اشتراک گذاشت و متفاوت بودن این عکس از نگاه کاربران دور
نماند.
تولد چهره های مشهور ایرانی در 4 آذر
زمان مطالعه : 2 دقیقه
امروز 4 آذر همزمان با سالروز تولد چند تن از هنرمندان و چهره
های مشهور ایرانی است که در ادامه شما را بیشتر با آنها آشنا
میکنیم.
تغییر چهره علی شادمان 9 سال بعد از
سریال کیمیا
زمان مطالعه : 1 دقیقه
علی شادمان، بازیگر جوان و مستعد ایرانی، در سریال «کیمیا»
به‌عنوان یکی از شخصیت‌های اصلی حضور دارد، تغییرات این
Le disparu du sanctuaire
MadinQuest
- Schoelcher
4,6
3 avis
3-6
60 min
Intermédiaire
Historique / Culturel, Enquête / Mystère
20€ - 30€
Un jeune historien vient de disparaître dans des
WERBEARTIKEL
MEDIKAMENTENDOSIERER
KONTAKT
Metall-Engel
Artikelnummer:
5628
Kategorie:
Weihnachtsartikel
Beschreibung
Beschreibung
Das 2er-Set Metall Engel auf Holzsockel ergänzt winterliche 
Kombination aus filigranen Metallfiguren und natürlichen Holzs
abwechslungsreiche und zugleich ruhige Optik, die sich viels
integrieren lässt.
◇ ◇ ◇ ◇
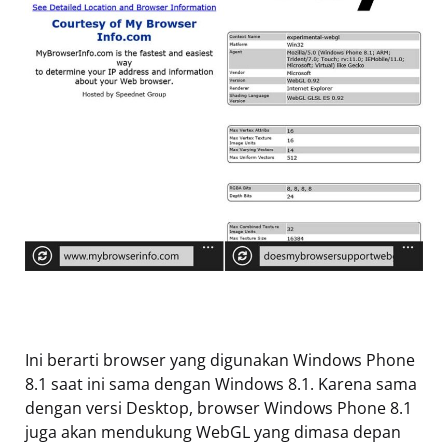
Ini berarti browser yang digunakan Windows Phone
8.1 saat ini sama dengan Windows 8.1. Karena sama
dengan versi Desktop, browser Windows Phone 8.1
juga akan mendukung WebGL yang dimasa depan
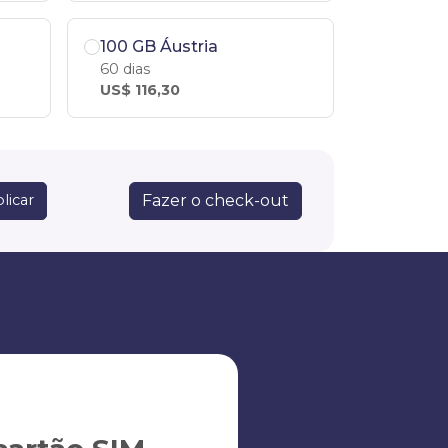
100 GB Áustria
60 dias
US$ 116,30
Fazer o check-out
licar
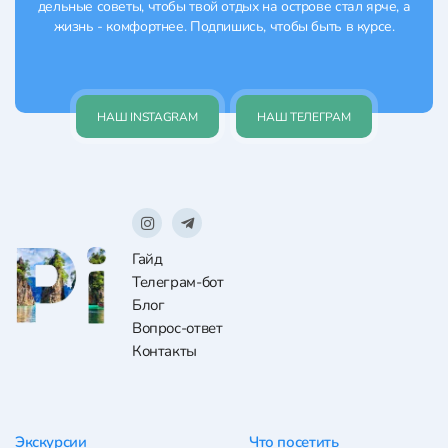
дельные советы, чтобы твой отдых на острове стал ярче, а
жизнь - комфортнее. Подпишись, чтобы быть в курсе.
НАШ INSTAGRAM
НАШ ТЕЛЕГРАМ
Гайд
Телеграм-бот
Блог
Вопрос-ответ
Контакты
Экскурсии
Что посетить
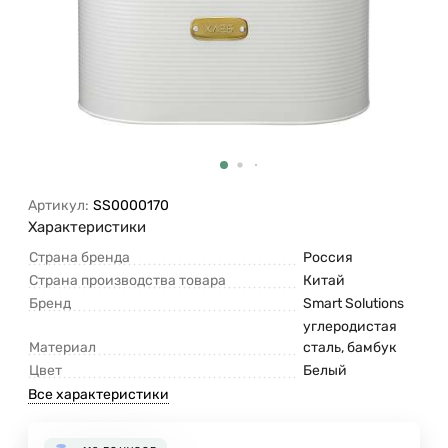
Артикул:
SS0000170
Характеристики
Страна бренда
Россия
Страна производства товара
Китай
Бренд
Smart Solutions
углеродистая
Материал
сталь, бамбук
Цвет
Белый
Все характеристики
◇ ◇ ◇ ◇
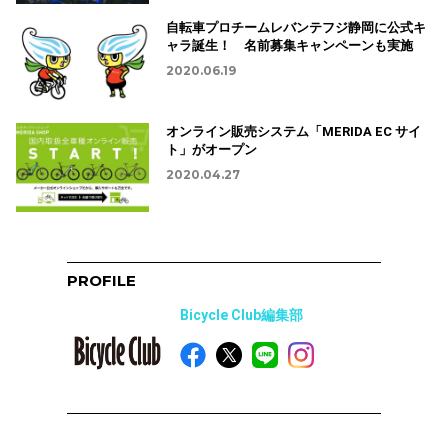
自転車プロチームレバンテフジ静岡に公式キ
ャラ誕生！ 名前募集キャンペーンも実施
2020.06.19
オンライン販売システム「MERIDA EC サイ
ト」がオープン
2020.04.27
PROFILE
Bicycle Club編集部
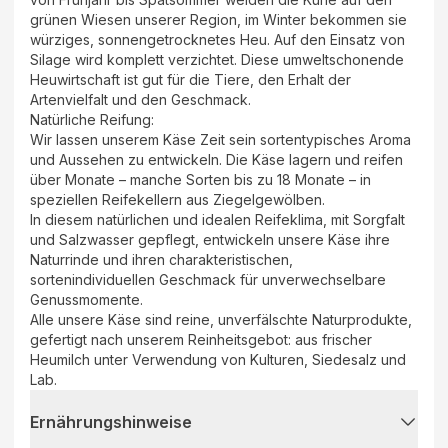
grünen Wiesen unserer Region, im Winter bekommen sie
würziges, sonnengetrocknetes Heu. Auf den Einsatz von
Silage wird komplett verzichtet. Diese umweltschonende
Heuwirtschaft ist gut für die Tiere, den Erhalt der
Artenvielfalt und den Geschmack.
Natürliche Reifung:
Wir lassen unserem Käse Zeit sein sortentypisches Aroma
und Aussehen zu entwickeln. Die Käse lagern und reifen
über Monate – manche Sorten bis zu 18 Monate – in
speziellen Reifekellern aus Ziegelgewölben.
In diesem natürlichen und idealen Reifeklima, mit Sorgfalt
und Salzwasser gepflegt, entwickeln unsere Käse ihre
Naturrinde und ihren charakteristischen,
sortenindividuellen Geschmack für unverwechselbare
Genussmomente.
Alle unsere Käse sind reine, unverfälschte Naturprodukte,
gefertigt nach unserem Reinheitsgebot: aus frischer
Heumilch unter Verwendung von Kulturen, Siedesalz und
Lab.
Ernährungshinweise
◇ ◇ ◇ ◇
Copy out the lines above from the line containing "dengan versi Desktop, browser" through the line containing "Все характеристики", exactly, and keep the pictures out.

§ **ANSWER SPACE**:
dengan versi Desktop, browser Windows Phone 8.1
juga akan mendukung WebGL yang dimasa depan
100 GB Áustria
60 dias
US$ 116,30
Fazer o check-out
licar
дельные советы, чтобы твой отдых на острове стал ярче, а
жизнь - комфортнее. Подпишись, чтобы быть в курсе.
НАШ INSTAGRAM
НАШ ТЕЛЕГРАМ
Гайд
Телеграм-бот
Блог
Вопрос-ответ
Контакты
Экскурсии
Что посетить
Артикул:
SS0000170
Характеристики
Страна бренда
Россия
Страна производства товара
Китай
Бренд
Smart Solutions
углеродистая
Материал
сталь, бамбук
Цвет
Белый
Все характеристики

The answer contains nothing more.